MapR Adds Spark to Hadoop

Hadoop distribution provider MapR Technologies has announced a strategic partnership with Databricks and the addition of the complete Apache Spark technology stack to the MapR Distribution.

Databricks was founded by the creators of Apache Spark, and a key goal of Databricks is to drive broad adoption of Spark, an in-memory processing framework that provides speed, programming ease, and advantages for real-time processing.

With the new partnership, the MapR Distribution for Hadoop now includes the Spark stack that supports rapid application development allowing for reuse of code across batch, interactive, and streaming applications. Spark also provides a general-purpose execution framework with in-memory pipelining to speed up end-to-end application performance.

According to the vendors, the combination of Spark and the MapR distribution means that – because MapR allows streaming writes directly to the data platform - customers get not only get low-latency Spark applications, but these applications are operating on more real-time data which can facilitate advantages such as faster fraud detection, better personalization of media, higher quality from manufacturing processes, and other operational analytic use cases.

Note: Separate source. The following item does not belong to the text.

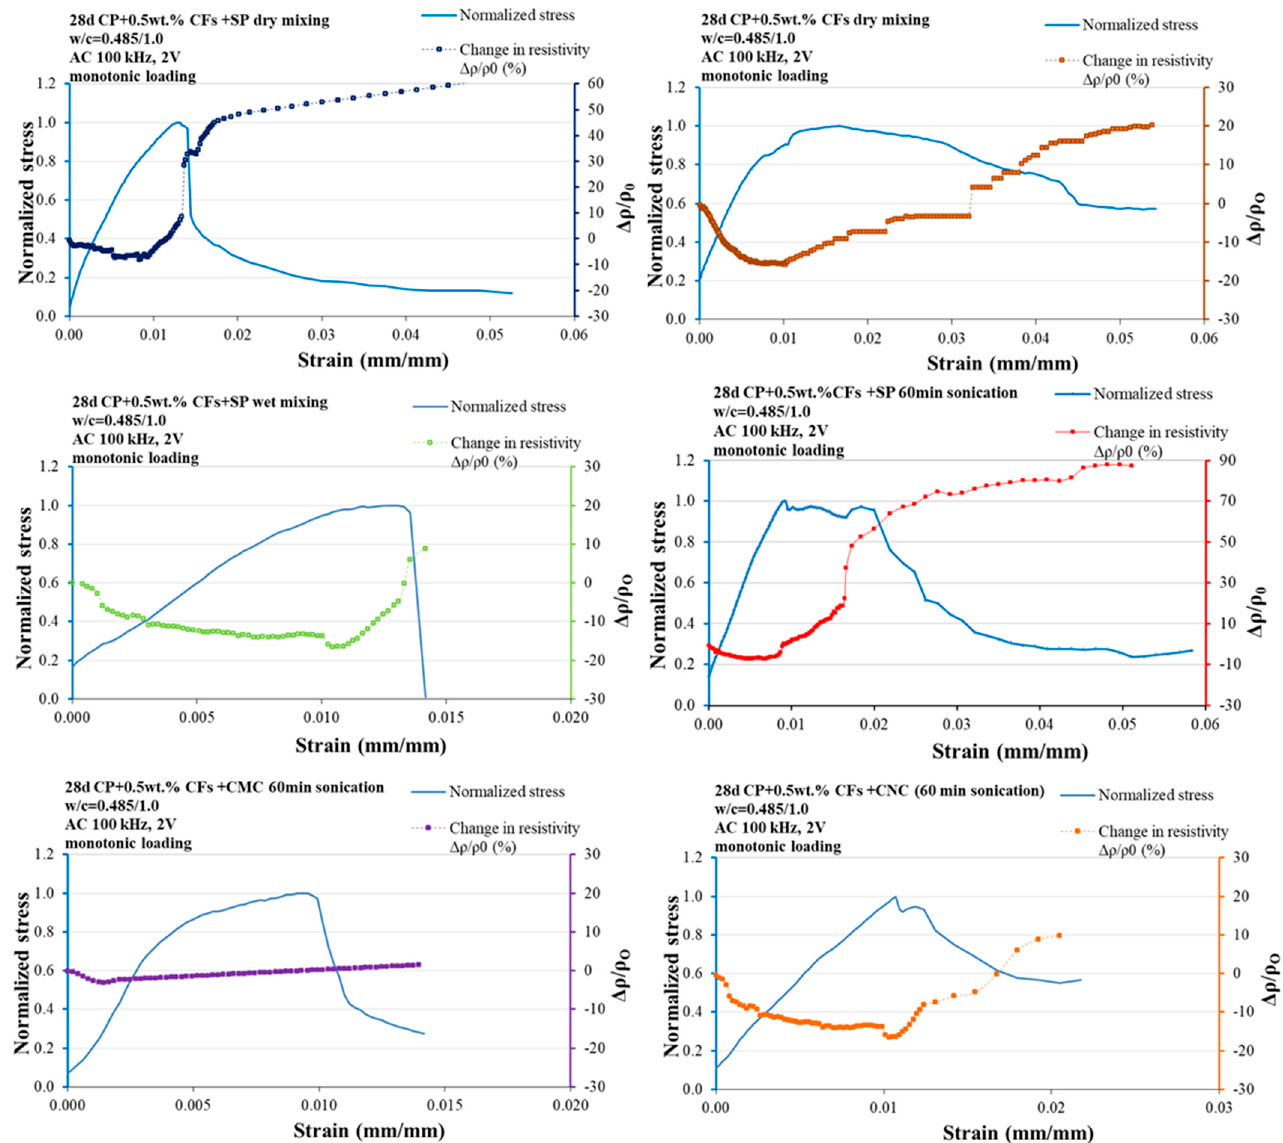
Figure 10. Piezoresistive behavior under monotonic loading of 28-d plain and reinforced cement paste composites with CFs incorporated by different methods.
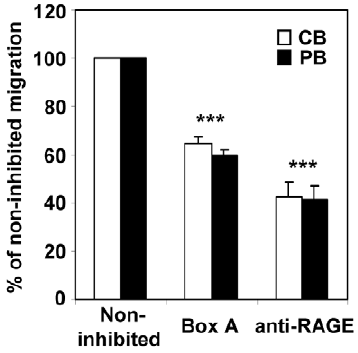
Figure 7. BoxA or anti-Rage antibody partially inhibits monocytes migration. Fresh mononuclear cells isolated from CB and PB have been added to upper well of transwell chamber to measure cell migration induced by pre-conditioned medium generated from the culture of CB or PB cells after 14 days of IL-2 treatment. The migration of monocytes (CD14 + cells) into lower chamber has been evaluated by FACS analysis. Noninhibited migration was defined as 100%. Bars represent mean 6 SD of three different experiments. The inhibition of monocytes migration has been obtained by adding BoxA or anti-RAGE antibody in upper well of transwell chamber (***P , 0.001).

“The open source community is developing tremendous technology innovations at a rapid pace,” said John Schroeder, CEO and cofounder, MapR Technologies.  “MapR provides a future-proof investment for our customers with the most open distribution to give them flexibility to pick the right solution with the widest range of compute frameworks and libraries.”

With the introduction of the complete Spark stack, the MapR Distribution now includes more than 20 Apache open source projects for batch, streaming, graph, machine learning and other categories.